Islamabad will also have to contend with remaining within the discipline of its International Monetary Fund programme and the uncertainty from new trade tariffs being imposed by the US, its biggest export market.
Media reports say the government is likely to present a Rs17.6 trillion (US$62.45 billion) budget for the fiscal year beginning July 1, down 6.7% from this fiscal year.
It has projected a fiscal deficit of 4.8% of GDP, against a targeted 5.9% deficit in 2024-25, the reports say.
Analysts said they expect an increase of around 20% in the defence budget, likely offset by cuts in development spending.
Pakistan allocated Rs2.1 trillion (US$7.45 billion) for defence in the outgoing fiscal year, including US$2 billion for equipment and other assets.
An additional Rs563 billion (US$1.99 billion) was set aside for military pensions, which are not counted within the official defence budget.
India's defence spending in its 2025–26 (April-March) fiscal year was set at US$78.7 billion, a 9.5% increase from the previous year, including pensions and US$21 billion earmarked for equipment.
It has indicated it will step up expenditure following the May conflict with Pakistan.
The government of Pakistani Prime Minister Shehbaz Sharif has projected 4.2% economic growth in 2025-26, saying it has steadied the economy, which had looked at risk of defaulting on its debts as recently as 2023.
Growth this fiscal year is likely to be 2.7%, against an initial target of 3.6% set in the budget last year.
Pakistan's growth lags far behind the region. In 2024, South Asian countries grew by an average of 5.8% and 6.0% growth is expected in 2025, according to the Asian Development Bank.
Rate cuts not enough
Expansion of the economy should be aided by a sharp drop in the cost of borrowing, the government says, after a succession of interest rate cuts by the central bank.
However, economists warn that monetary policy alone may not be enough, with fiscal constraints and IMF-mandated reforms still weighing on investment.
Finance minister Muhammad Aurangzeb said yesterday that he wanted to avoid Pakistan's boom and bust cycles of the past.
'The macroeconomic stability that we have achieved, we want to absolutely stay the course,' he said.

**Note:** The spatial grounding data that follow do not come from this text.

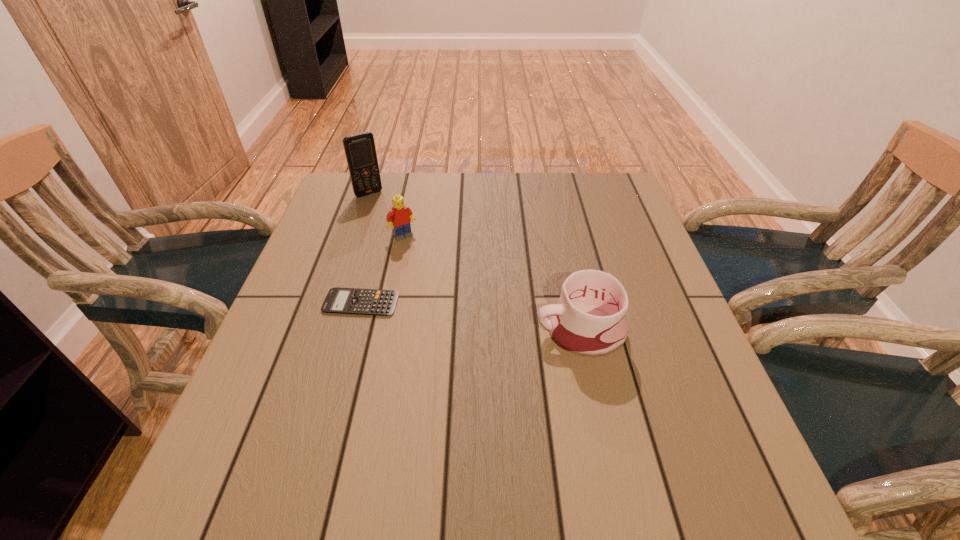
Where is `free region at the far edge of the desktop`? The image size is (960, 540). free region at the far edge of the desktop is located at coordinates (535, 179).

This screenshot has height=540, width=960. In the image, there is a desktop. In order to click on free region at the near edge in this screenshot , I will do `click(538, 435)`.

At what (x,y) coordinates should I click in order to perform the action: click on vacant area at the left edge. Please return your answer as a coordinate pair (x, y). The width and height of the screenshot is (960, 540). Looking at the image, I should click on (345, 241).

The height and width of the screenshot is (540, 960). Find the location of `free space at the right edge of the desktop`. free space at the right edge of the desktop is located at coordinates (686, 325).

Find the location of a particular element. The image size is (960, 540). vacant space at the far left corner of the desktop is located at coordinates (345, 213).

Where is `free location at the near left corner`? The image size is (960, 540). free location at the near left corner is located at coordinates (232, 419).

At what (x,y) coordinates should I click in order to perform the action: click on free point between the rightmost object and the second farthest object. Please return your answer as a coordinate pair (x, y). Looking at the image, I should click on (492, 284).

At what (x,y) coordinates should I click in order to perform the action: click on free space that is in between the Lego and the farthest object. Please return your answer as a coordinate pair (x, y). This screenshot has width=960, height=540. Looking at the image, I should click on (386, 215).

Locate an element on the screen. free space that is in between the second farthest object and the shortest object is located at coordinates (382, 269).

At what (x,y) coordinates should I click in order to perform the action: click on vacant space that's between the calculator and the Lego. Please return your answer as a coordinate pair (x, y). The width and height of the screenshot is (960, 540). Looking at the image, I should click on (382, 269).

'This time around we are very, very clear that we do not want to squander the opportunity,' he added.
The budget is expected to prioritise expanding the tax base, enforcing agriculture income tax laws, and reducing government subsidies to industry, to meet the terms of a US$7 billion IMF bailout signed last summer.
Just 1.3% of the population paid income tax in 2024, according to the tax authorities, with agriculture and the retail sector largely outside of the tax net.
The IMF has urged Pakistan to widen the tax base through reforms which include taxing agriculture, retail, and real estate.
Ahmad Mobeen, senior economist at S&P Global Market Intelligence, said that he expected the revenue target for 2025-2026 will be missed.
'The shortfall will mostly be owing to lack of optimal implementation of announced measures as well as absence of meaningful structural reforms to widen the tax net in general,' said Mobeen.